→ **WHAT IS EXPECTED**:
In the entries from the first line up to and including the line with "collector number: NGF41171", replace "name author" with "authority" and give those lines again, otherwise unchanged.

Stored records

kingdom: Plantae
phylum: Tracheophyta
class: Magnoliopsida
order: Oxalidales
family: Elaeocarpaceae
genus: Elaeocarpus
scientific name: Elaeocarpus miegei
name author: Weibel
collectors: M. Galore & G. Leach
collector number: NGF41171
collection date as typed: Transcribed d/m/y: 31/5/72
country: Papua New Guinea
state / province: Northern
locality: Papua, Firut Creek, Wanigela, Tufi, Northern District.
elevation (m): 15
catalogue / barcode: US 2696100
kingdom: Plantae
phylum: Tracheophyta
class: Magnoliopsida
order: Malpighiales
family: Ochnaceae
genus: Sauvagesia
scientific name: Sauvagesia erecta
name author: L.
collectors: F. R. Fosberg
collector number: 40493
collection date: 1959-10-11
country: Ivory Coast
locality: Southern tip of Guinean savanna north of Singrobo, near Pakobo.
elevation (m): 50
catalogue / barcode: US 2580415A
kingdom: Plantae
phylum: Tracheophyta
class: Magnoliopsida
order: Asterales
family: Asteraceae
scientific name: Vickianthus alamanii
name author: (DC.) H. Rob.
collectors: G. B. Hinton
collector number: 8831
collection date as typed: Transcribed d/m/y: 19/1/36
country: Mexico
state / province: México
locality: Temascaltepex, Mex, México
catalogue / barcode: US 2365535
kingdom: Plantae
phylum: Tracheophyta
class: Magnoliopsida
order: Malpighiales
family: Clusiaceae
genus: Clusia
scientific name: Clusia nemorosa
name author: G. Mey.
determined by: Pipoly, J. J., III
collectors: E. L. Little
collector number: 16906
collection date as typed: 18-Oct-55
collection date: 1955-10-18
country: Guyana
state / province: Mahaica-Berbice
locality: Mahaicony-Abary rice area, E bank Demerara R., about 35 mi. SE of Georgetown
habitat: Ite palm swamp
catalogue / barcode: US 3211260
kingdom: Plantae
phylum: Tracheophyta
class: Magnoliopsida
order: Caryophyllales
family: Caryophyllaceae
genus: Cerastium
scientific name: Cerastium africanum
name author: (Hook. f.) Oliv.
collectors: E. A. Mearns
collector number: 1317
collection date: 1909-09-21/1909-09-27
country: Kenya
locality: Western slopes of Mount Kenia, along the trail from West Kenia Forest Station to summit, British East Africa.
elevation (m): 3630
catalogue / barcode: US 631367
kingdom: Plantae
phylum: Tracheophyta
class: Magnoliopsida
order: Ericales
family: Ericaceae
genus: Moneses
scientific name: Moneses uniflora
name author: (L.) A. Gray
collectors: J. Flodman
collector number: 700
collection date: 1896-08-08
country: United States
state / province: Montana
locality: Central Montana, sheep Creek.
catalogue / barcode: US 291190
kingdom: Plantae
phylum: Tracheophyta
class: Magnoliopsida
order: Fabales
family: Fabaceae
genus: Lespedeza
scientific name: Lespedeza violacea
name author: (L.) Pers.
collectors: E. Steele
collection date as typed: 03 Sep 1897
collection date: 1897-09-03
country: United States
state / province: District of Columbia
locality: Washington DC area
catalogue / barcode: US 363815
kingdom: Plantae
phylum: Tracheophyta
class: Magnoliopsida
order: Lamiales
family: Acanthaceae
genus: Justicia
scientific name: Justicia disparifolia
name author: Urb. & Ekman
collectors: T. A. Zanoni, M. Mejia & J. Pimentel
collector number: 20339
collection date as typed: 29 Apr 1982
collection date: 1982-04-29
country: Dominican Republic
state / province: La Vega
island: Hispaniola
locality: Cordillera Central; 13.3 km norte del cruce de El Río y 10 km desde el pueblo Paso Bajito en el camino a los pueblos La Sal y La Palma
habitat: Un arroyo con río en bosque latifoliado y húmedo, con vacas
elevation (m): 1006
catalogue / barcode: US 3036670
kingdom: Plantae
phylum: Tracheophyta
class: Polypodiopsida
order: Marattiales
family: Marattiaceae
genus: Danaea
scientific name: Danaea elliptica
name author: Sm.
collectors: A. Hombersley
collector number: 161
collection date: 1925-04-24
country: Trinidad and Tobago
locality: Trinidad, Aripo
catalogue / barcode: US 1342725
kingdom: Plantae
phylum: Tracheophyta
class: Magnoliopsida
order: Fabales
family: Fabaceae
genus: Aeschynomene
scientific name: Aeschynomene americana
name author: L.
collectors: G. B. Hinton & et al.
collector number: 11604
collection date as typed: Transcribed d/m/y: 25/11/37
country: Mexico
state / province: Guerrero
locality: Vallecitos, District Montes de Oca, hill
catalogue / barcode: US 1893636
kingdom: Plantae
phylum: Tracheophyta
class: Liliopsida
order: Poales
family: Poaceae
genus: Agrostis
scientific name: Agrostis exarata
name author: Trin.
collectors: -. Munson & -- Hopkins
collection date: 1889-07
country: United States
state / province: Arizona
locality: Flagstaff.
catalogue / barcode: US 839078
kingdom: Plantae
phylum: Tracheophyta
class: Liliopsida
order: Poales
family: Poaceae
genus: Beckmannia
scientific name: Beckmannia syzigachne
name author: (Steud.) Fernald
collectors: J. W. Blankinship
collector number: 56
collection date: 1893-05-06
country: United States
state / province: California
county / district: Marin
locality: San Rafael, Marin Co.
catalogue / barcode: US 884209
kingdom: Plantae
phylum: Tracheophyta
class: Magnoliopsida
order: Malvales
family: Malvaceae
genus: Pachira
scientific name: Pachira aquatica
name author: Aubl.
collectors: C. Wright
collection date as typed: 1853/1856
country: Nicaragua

→ **FULL OUTPUT**:
kingdom: Plantae
phylum: Tracheophyta
class: Magnoliopsida
order: Oxalidales
family: Elaeocarpaceae
genus: Elaeocarpus
scientific name: Elaeocarpus miegei
authority: Weibel
collectors: M. Galore & G. Leach
collector number: NGF41171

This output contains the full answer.